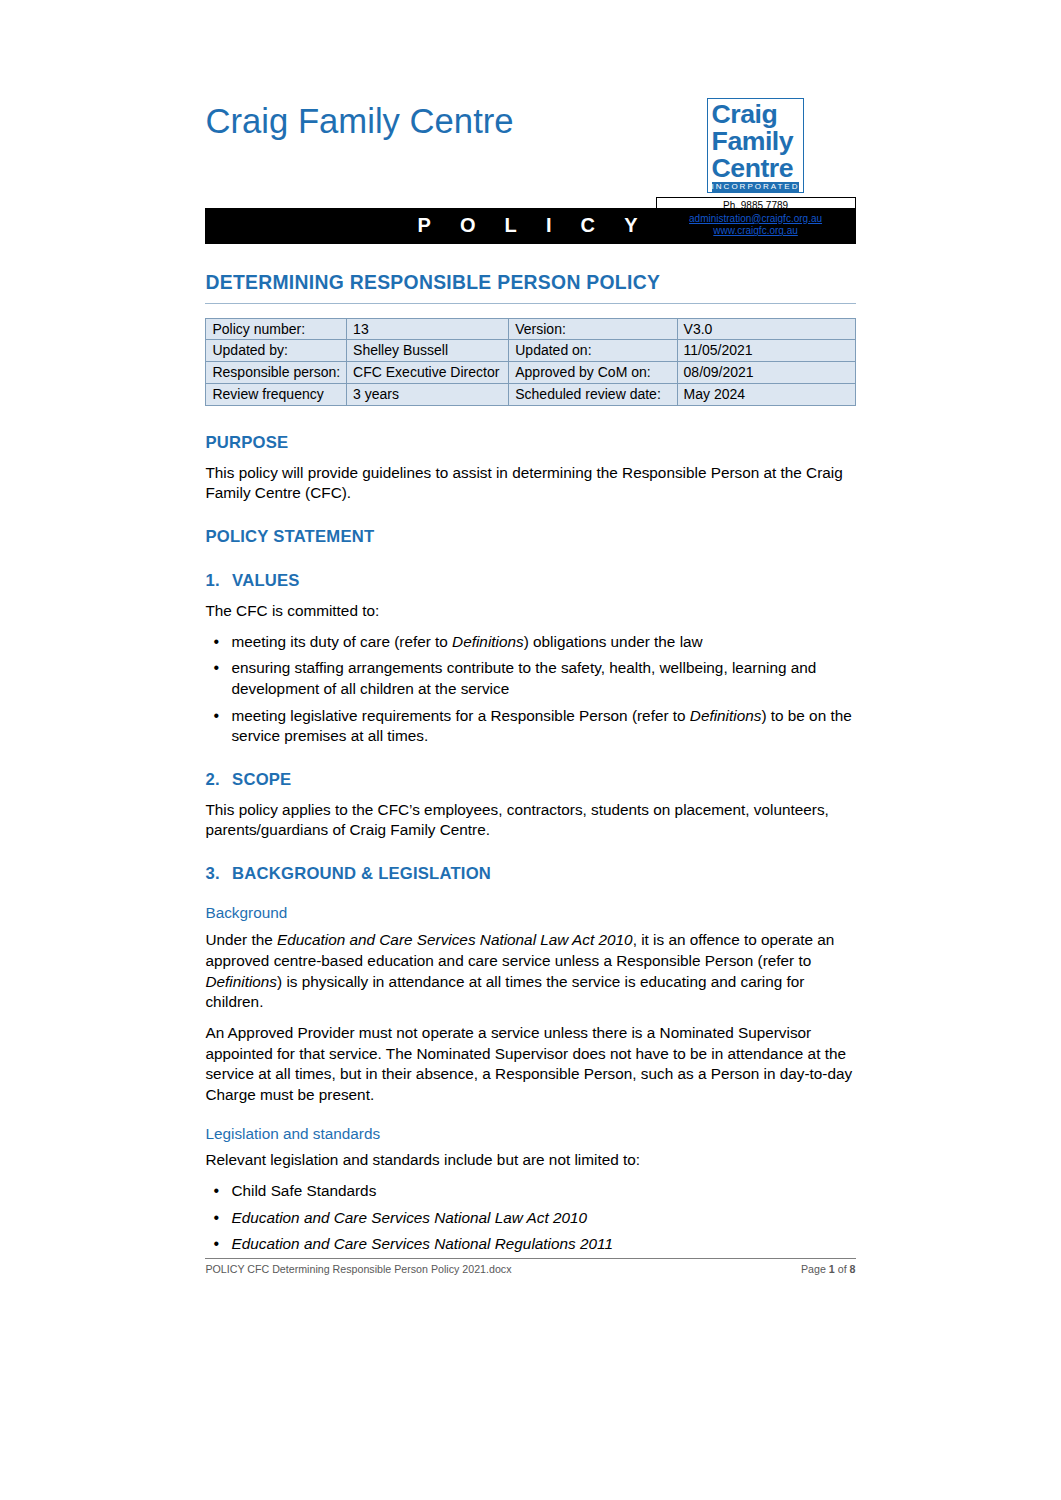Craig Family Centre INCORPORATED
Ph. 9885 7789
administration@craigfc.org.au
www.craigfc.org.au
Craig Family Centre
P O L I C Y
DETERMINING RESPONSIBLE PERSON POLICY
| Policy number: | 13 | Version: | V3.0 |
| Updated by: | Shelley Bussell | Updated on: | 11/05/2021 |
| Responsible person: | CFC Executive Director | Approved by CoM on: | 08/09/2021 |
| Review frequency | 3 years | Scheduled review date: | May 2024 |
PURPOSE
This policy will provide guidelines to assist in determining the Responsible Person at the Craig Family Centre (CFC).
POLICY STATEMENT
1. VALUES
The CFC is committed to:
meeting its duty of care (refer to Definitions) obligations under the law
ensuring staffing arrangements contribute to the safety, health, wellbeing, learning and development of all children at the service
meeting legislative requirements for a Responsible Person (refer to Definitions) to be on the service premises at all times.
2. SCOPE
This policy applies to the CFC’s employees, contractors, students on placement, volunteers, parents/guardians of Craig Family Centre.
3. BACKGROUND & LEGISLATION
Background
Under the Education and Care Services National Law Act 2010, it is an offence to operate an approved centre-based education and care service unless a Responsible Person (refer to Definitions) is physically in attendance at all times the service is educating and caring for children.
An Approved Provider must not operate a service unless there is a Nominated Supervisor appointed for that service. The Nominated Supervisor does not have to be in attendance at the service at all times, but in their absence, a Responsible Person, such as a Person in day-to-day Charge must be present.
Legislation and standards
Relevant legislation and standards include but are not limited to:
Child Safe Standards
Education and Care Services National Law Act 2010
Education and Care Services National Regulations 2011
POLICY CFC Determining Responsible Person Policy 2021.docx Page 1 of 8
* * *
## Exercise brief
In the listing above, find the line with "ensuring staffing arrangements" and the line with "Under the Education", then print exactly those two lines and every line between them, and nothing more.

## Exercise solution
ensuring staffing arrangements contribute to the safety, health, wellbeing, learning and development of all children at the service
meeting legislative requirements for a Responsible Person (refer to Definitions) to be on the service premises at all times.
2. SCOPE
This policy applies to the CFC’s employees, contractors, students on placement, volunteers, parents/guardians of Craig Family Centre.
3. BACKGROUND & LEGISLATION
Background
Under the Education and Care Services National Law Act 2010, it is an offence to operate an approved centre-based education and care service unless a Responsible Person (refer to Definitions) is physically in attendance at all times the service is educating and caring for children.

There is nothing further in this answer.